Allen Williams Retires from WSHS

By Valerie Sliker    Photo:  Spencer Smith, Allen Williams

After more than thirty years at Wagener Salley High School, Mr. Allen Williams has retired.  An honorary luncheon was served Sunday as hundreds came to wish him well, thank him for his work and tell stories of how he influenced lives.  Visit the Aiken Standard for the full story.  

Williams is a living example of his personal FFA motto:  Learning to Do, Doing to Learn, Earning to Live, Living to Serve.  Williams is one of many in a long line of men of character and integrity who have permanently influenced many lives through both the FFA and the vocational agriculture departments at WSHS.  Roy Warner preceded Spencer Smith as the WSHS vocational ag teacher and was a mentor to Smith.  "The agriculture program is a means of teaching rural leadership," claims Smith, to create good rural and state leaders alike.  As Smith credits Warner, Williams credits Smith, claiming that his success is due to Smith's strong foundation.

The banter between Smith and Williams reflects a life-long mentorship of equal respect.  Smith jokes, "The Lord sent a man to replace me that did a better job than me because he can teach girls.  I only had four or five years with girls.  Mrs.
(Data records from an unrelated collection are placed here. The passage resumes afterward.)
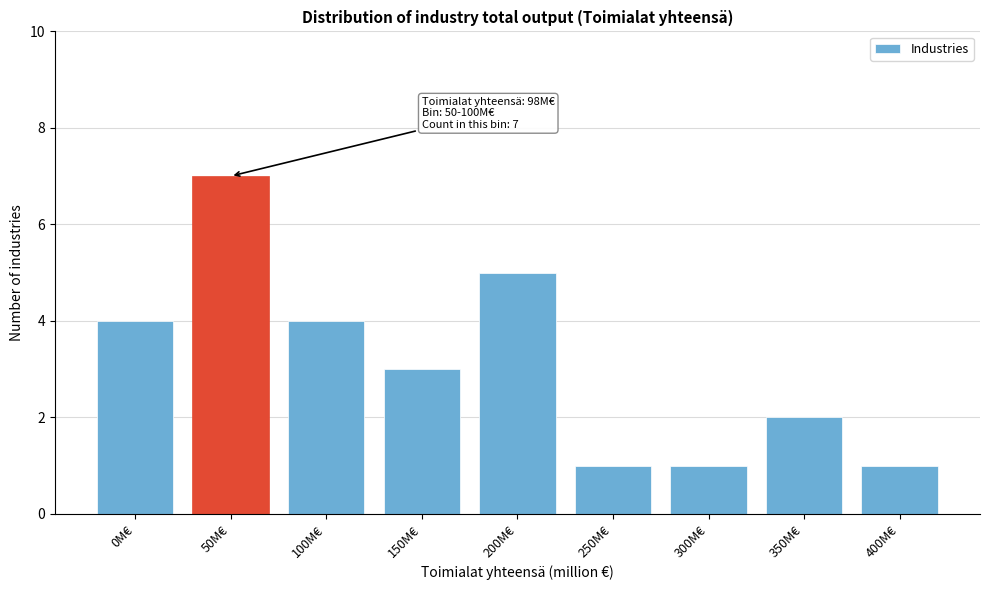

Reading left to right, list all the values displayed in this chart.

0M€=4	50M€=7	100M€=4	150M€=3	200M€=5	250M€=1	300M€=1	350M€=2	400M€=1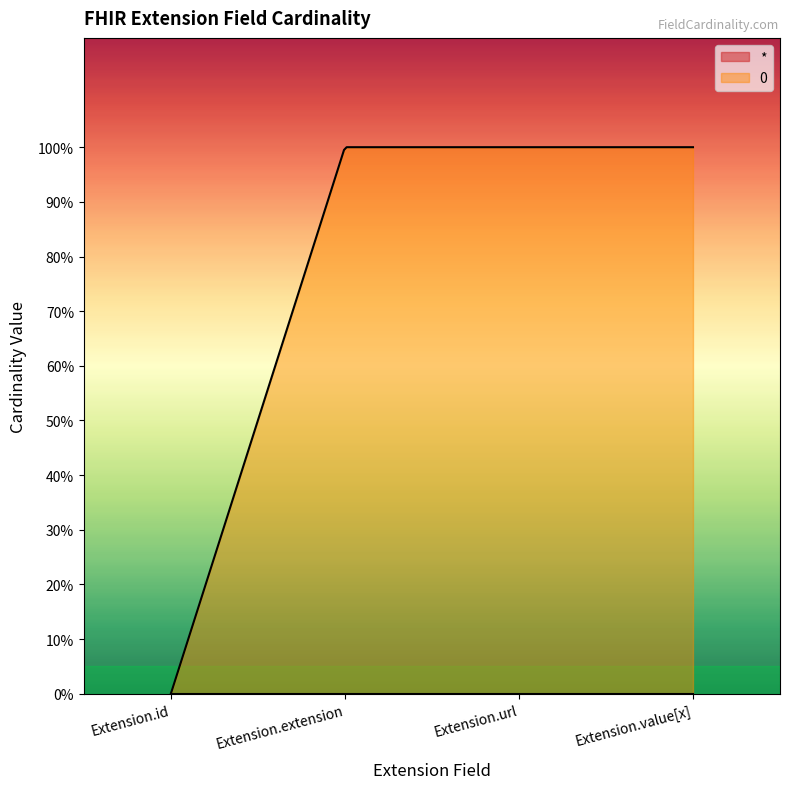

What is the difference between the highest and lowest values at Extension.extension?

1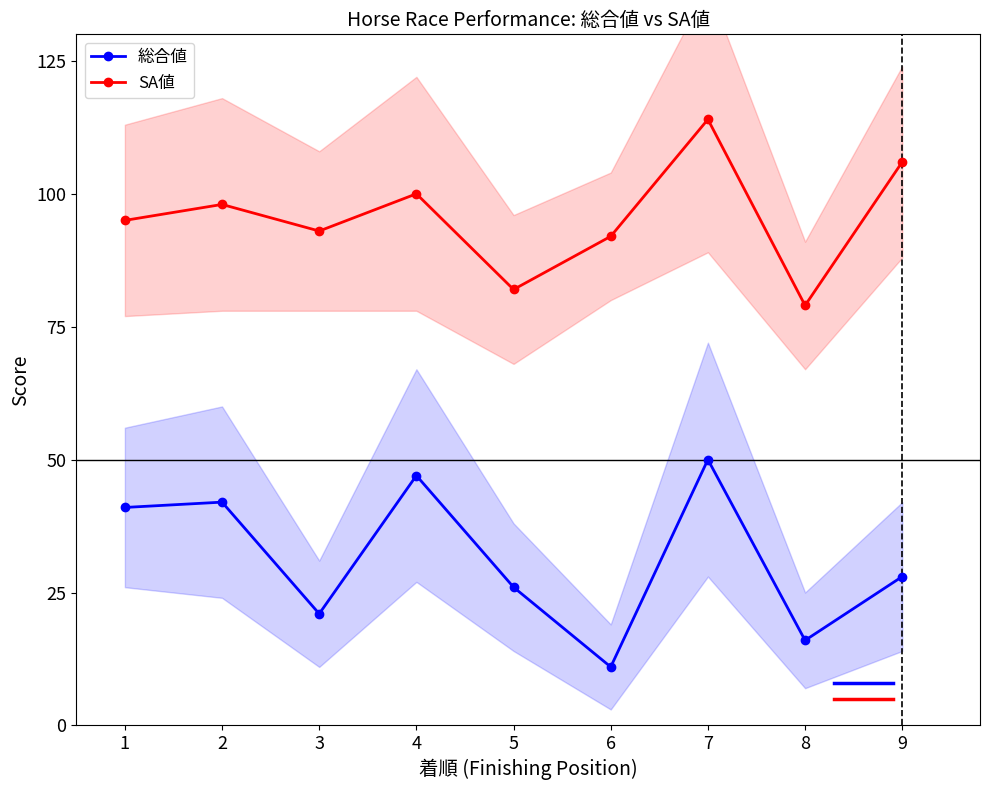

How many lines are shown in the chart?

2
Sara Gantt touched a lot of girls lives with Home Economics."  In the recent years, it is the girls who have taken on much of the FFA leadership roles.  Williams has adapted to the changes of society. Home Ec has evolved into family life sciences.  Williams says that after a lot of thinking, he determined that "the most important thing in education is to teach a child a variety of experiences so that he or she can adapt into an ever changing world."  Change and faith are common denominators in the lives of these men as in the lives of farmers.  Both Williams and Ronnie Cook, a Wagener farmer, have said that there is no industry in the world that requires more faith than that of the farmer.

Smith recalls his job in the Ag Program at WSHS included being the town blacksmith.  "Back then," Smith recalls, "farmers counted on me.  I would be interrupted (in class) to go fix a combine part, weld something together and get the combine running again."  The job Williams filled had changed a good bit since Smith's prime.  A constantly changing technological environment and educational environment is necessary for agriculture to support an explosive population growth.
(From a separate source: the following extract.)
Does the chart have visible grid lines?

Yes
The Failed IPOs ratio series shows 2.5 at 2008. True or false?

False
A decade ago, The Spencer C. Smith scholarship was created to provide two scholarships to the most qualified senior.  This is a life-long scholarship that will remain long after the retirement of these men, due in large part to the investments the Young Farmers have made.  The Wagener Salley Young Farmers is an educational program that is currently in a re-building period.

Mr. Ethan Busbee, a Wagener resident, is being considered to replace Williams.  Busbee, a recent graduate of Clemson University, is one of Williams' former students.  Busbee's father, Mr. Doug Busbee, was Williams' first FFA President at WSHS.